EXERCISE INPUTS:
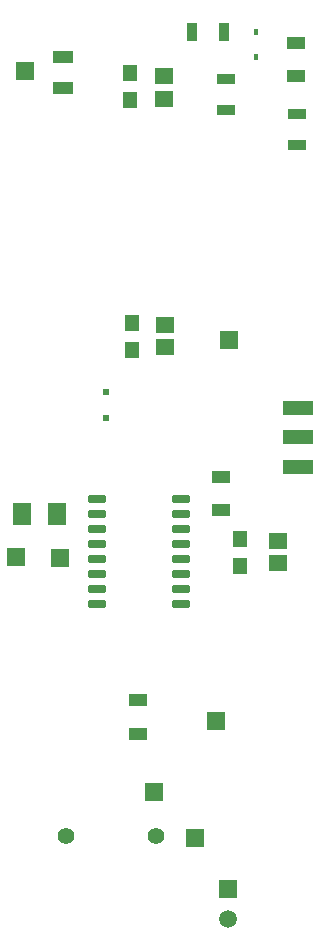
<source format=gbr>
%TF.GenerationSoftware,Altium Limited,Altium Designer,19.0.15 (446)*%
G04 Layer_Color=255*
%FSLAX42Y42*%
%MOMM*%
%TF.FileFunction,Pads,Bot*%
%TF.Part,Single*%
G01*
G75*
%TA.AperFunction,SMDPad,CuDef*%
%ADD10R,1.55X0.90*%
%ADD11R,1.60X0.90*%
%ADD12R,1.70X1.10*%
%ADD14R,0.90X1.60*%
%ADD19R,0.45X0.59*%
%TA.AperFunction,ComponentPad*%
%ADD24R,1.50X1.50*%
%ADD25C,1.40*%
%ADD26R,1.50X1.50*%
%ADD27C,1.50*%
%TA.AperFunction,ConnectorPad*%
%ADD30R,2.50X1.20*%
%TA.AperFunction,SMDPad,CuDef*%
%ADD31R,1.65X1.10*%
%ADD32R,1.50X1.40*%
%ADD33R,1.15X1.45*%
%ADD34R,0.60X0.60*%
G04:AMPARAMS|DCode=35|XSize=0.6mm|YSize=1.45mm|CornerRadius=0.05mm|HoleSize=0mm|Usage=FLASHONLY|Rotation=270.000|XOffset=0mm|YOffset=0mm|HoleType=Round|Shape=RoundedRectangle|*
%AMROUNDEDRECTD35*
21,1,0.60,1.35,0,0,270.0*
21,1,0.50,1.45,0,0,270.0*
1,1,0.10,-0.67,-0.25*
1,1,0.10,-0.67,0.25*
1,1,0.10,0.67,0.25*
1,1,0.10,0.67,-0.25*
%
%ADD35ROUNDEDRECTD35*%
%ADD36R,1.55X1.90*%
D10*
X6000Y11425D02*
D03*
Y11160D02*
D03*
D11*
X6600Y10860D02*
D03*
Y11130D02*
D03*
D12*
X4617Y11343D02*
D03*
Y11612D02*
D03*
D14*
X5980Y11822D02*
D03*
X5710D02*
D03*
D19*
X6250Y11612D02*
D03*
Y11823D02*
D03*
D24*
X4300Y11492D02*
D03*
X5917Y5985D02*
D03*
X4595Y7365D02*
D03*
X6022Y9215D02*
D03*
X4225Y7378D02*
D03*
X5735Y4997D02*
D03*
X5388Y5390D02*
D03*
D25*
X5407Y5010D02*
D03*
X4645D02*
D03*
D26*
X6015Y4569D02*
D03*
D27*
Y4315D02*
D03*
D30*
X6610Y8640D02*
D03*
Y8390D02*
D03*
Y8140D02*
D03*
D31*
X5953Y8055D02*
D03*
Y7770D02*
D03*
X6593Y11445D02*
D03*
Y11730D02*
D03*
X5255Y6162D02*
D03*
Y5878D02*
D03*
D32*
X5470Y11445D02*
D03*
Y11255D02*
D03*
X5485Y9340D02*
D03*
Y9150D02*
D03*
X6443Y7512D02*
D03*
Y7322D02*
D03*
D33*
X5185Y11245D02*
D03*
Y11475D02*
D03*
X5200Y9125D02*
D03*
Y9355D02*
D03*
X6115Y7297D02*
D03*
Y7528D02*
D03*
D34*
X4983Y8550D02*
D03*
Y8770D02*
D03*
D35*
X5615Y7865D02*
D03*
Y7739D02*
D03*
Y7611D02*
D03*
Y7485D02*
D03*
Y7357D02*
D03*
Y7231D02*
D03*
Y7104D02*
D03*
Y6976D02*
D03*
X4910Y7865D02*
D03*
Y7739D02*
D03*
Y7611D02*
D03*
Y7485D02*
D03*
Y7357D02*
D03*
Y7231D02*
D03*
Y7104D02*
D03*
Y6976D02*
D03*
D36*
X4565Y7740D02*
D03*
X4270D02*
D03*
%TF.MD5,d1bd54d1b1ff4816861cb1fabc439c34*%
M02*

</source>
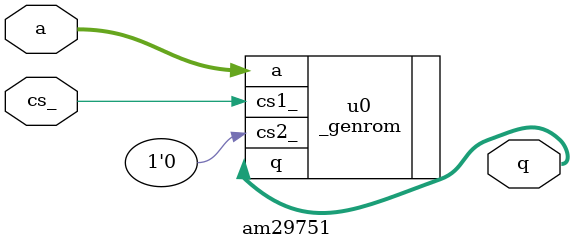
<source format=v>

`include "_genrom.v"

module am29751(a, q, cs_);
input [4:0] a;
output [7:0] q;
input cs_;

_genrom #(.WIDTH(8),.SIZE(5)) u0(
	.a(a), .q(q), .cs1_(cs_), .cs2_(1'b0)
);

endmodule

</source>
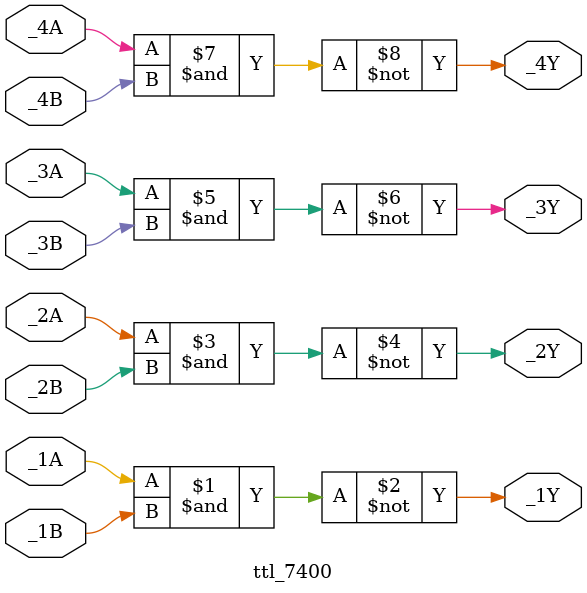
<source format=v>
/*
    TTL 7400

    Quad 2-input NAND Gate
                _____   _____
        1A   1 |*    \_/     | 14  Vcc
        1B   2 |             | 13  4B
        1Y   3 |             | 12  4A
        2A   4 |             | 11  4Y
        2B   5 |             | 10  3B
        2Y   6 |             | 9   3A
       GND   7 |_____________| 8   3Y

    TTL 7401

    Quad 2-Input NAND Gate; Open Collector Outputs
                _____   _____
        1Y   1 |*    \_/     | 14  Vcc
        1A   2 |             | 13  4Y
        1B   3 |             | 12  4B
        2Y   4 |             | 11  4A
        2A   5 |             | 10  3Y
        2B   6 |             | 9   3B
       GND   7 |_____________| 8   3A

*/

module ttl_7400(
    input _1A, input _1B, output _1Y,
    input _2A, input _2B, output _2Y,
    input _3A, input _3B, output _3Y,
    input _4A, input _4B, output _4Y
);
    nand(_1Y,_1A,_1B);
    nand(_2Y,_2A,_2B);
    nand(_3Y,_3A,_3B);
    nand(_4Y,_4A,_4B);
endmodule

/*
module ttl_7401(
    input _1A, input _1B, output _1Y,
    input _2A, input _2B, output _2Y,
    input _3A, input _3B, output _3Y,
    input _4A, input _4B, output _4Y
);
    nand(_1Y,_1A,_1B);
    nand(_2Y,_2A,_2B);
    nand(_3Y,_3A,_3B);
    nand(_4Y,_4A,_4B);
endmodule
*/
</source>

PROBLEM STATEMENT: Check every line above for the string "Quad", and copy the ones that have it.

EXERCISE SOLUTION:
    Quad 2-input NAND Gate
    Quad 2-Input NAND Gate; Open Collector Outputs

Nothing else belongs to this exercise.